Work task ->
Read the records below. Copy each line where the string "JSON" occurs.

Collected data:
▬▬▬▬▬▬▬▬▬▬
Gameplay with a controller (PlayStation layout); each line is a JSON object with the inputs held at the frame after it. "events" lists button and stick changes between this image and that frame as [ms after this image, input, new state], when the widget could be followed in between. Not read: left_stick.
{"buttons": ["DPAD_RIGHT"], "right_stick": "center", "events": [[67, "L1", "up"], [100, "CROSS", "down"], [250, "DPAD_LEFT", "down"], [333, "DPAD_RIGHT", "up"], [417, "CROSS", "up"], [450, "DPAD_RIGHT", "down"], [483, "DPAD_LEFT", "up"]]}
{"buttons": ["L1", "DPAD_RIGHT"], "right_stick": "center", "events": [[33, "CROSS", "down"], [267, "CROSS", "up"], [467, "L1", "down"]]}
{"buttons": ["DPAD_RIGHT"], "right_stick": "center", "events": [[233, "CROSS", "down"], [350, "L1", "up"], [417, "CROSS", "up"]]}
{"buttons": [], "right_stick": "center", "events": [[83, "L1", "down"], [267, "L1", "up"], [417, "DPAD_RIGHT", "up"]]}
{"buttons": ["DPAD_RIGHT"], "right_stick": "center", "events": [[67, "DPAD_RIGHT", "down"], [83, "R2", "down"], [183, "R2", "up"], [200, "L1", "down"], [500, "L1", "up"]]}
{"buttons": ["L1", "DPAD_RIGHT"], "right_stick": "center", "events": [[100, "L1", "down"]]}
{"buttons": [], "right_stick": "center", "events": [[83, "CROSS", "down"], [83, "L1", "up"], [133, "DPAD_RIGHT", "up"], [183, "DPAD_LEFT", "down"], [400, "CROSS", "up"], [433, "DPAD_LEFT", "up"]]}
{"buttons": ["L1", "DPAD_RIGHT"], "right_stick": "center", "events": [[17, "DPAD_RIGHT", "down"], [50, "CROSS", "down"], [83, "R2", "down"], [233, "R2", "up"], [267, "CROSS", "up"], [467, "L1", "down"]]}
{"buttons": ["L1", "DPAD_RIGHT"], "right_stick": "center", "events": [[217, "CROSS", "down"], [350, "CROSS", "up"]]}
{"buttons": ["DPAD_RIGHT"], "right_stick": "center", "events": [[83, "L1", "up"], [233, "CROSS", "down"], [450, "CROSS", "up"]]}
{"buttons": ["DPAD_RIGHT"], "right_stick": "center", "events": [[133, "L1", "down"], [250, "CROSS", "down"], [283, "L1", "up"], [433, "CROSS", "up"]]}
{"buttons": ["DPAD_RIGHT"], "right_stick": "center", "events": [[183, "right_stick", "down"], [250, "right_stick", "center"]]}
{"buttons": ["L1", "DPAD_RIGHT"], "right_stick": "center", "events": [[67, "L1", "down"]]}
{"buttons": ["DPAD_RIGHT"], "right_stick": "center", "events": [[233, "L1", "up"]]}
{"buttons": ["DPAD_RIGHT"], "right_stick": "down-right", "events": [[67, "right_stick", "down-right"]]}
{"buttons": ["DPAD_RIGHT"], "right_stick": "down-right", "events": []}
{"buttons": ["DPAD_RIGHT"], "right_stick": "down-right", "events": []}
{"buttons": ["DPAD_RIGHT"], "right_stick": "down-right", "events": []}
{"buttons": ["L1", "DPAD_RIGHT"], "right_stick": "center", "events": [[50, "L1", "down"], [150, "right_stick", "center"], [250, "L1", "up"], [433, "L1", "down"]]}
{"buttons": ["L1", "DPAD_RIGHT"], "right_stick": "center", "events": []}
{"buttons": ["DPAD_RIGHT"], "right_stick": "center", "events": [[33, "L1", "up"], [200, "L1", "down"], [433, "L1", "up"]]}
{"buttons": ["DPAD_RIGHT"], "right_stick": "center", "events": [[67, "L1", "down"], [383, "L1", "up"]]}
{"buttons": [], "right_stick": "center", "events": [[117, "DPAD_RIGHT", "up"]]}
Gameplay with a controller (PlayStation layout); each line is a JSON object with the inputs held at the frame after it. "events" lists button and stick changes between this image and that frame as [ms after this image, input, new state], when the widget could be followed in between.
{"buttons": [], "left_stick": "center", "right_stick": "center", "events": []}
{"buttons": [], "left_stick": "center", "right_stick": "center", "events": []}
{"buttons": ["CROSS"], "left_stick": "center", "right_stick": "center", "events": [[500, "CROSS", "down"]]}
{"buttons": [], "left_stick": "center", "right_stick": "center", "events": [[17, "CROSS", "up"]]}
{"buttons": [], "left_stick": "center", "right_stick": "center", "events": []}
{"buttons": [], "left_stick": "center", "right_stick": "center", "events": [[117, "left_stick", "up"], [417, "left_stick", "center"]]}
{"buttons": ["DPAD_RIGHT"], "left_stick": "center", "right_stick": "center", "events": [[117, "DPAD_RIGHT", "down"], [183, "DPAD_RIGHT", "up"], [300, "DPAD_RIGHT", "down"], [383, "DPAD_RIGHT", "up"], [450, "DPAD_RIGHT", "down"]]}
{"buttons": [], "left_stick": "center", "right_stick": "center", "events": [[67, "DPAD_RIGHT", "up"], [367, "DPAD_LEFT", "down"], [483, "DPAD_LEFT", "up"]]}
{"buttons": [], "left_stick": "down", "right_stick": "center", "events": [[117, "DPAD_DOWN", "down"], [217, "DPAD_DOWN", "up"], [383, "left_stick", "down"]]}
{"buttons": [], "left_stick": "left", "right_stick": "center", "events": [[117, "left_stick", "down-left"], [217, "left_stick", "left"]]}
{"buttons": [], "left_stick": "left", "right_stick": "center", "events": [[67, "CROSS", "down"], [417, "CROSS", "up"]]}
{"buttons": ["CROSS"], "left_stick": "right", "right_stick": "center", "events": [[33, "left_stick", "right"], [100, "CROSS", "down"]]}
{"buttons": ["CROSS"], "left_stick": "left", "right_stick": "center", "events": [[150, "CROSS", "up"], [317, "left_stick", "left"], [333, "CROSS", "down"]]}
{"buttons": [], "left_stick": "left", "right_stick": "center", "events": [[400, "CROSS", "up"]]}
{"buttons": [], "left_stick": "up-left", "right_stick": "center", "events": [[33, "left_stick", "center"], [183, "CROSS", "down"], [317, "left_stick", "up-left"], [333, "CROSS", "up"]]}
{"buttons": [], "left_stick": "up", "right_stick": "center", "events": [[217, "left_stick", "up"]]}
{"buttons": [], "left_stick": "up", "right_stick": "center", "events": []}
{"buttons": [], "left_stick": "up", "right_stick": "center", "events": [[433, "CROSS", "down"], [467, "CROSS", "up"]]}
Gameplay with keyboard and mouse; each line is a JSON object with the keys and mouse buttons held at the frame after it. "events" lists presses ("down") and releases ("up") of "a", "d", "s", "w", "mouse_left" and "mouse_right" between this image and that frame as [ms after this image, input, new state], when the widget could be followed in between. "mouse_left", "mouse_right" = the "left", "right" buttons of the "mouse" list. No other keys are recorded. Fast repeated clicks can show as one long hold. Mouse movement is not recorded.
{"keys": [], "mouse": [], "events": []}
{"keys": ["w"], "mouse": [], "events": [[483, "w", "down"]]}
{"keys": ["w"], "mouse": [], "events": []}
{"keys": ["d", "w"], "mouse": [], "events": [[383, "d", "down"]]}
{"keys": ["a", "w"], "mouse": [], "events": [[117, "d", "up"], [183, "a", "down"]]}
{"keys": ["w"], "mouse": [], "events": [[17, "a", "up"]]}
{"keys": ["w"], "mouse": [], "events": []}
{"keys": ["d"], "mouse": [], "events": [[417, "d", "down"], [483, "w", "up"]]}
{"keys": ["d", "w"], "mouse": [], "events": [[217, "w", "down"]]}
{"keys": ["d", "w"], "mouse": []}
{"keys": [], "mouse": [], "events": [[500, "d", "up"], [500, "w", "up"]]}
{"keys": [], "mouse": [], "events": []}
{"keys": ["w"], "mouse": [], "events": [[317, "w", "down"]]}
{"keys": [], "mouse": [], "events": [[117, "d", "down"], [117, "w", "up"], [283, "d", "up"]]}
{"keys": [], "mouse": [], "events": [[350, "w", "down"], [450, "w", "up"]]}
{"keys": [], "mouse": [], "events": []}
▬▬▬▬▬▬▬▬▬▬
Finished exercise ->
Gameplay with a controller (PlayStation layout); each line is a JSON object with the inputs held at the frame after it. "events" lists button and stick changes between this image and that frame as [ms after this image, input, new state], when the widget could be followed in between. Not read: left_stick.
Gameplay with a controller (PlayStation layout); each line is a JSON object with the inputs held at the frame after it. "events" lists button and stick changes between this image and that frame as [ms after this image, input, new state], when the widget could be followed in between.
Gameplay with keyboard and mouse; each line is a JSON object with the keys and mouse buttons held at the frame after it. "events" lists presses ("down") and releases ("up") of "a", "d", "s", "w", "mouse_left" and "mouse_right" between this image and that frame as [ms after this image, input, new state], when the widget could be followed in between. "mouse_left", "mouse_right" = the "left", "right" buttons of the "mouse" list. No other keys are recorded. Fast repeated clicks can show as one long hold. Mouse movement is not recorded.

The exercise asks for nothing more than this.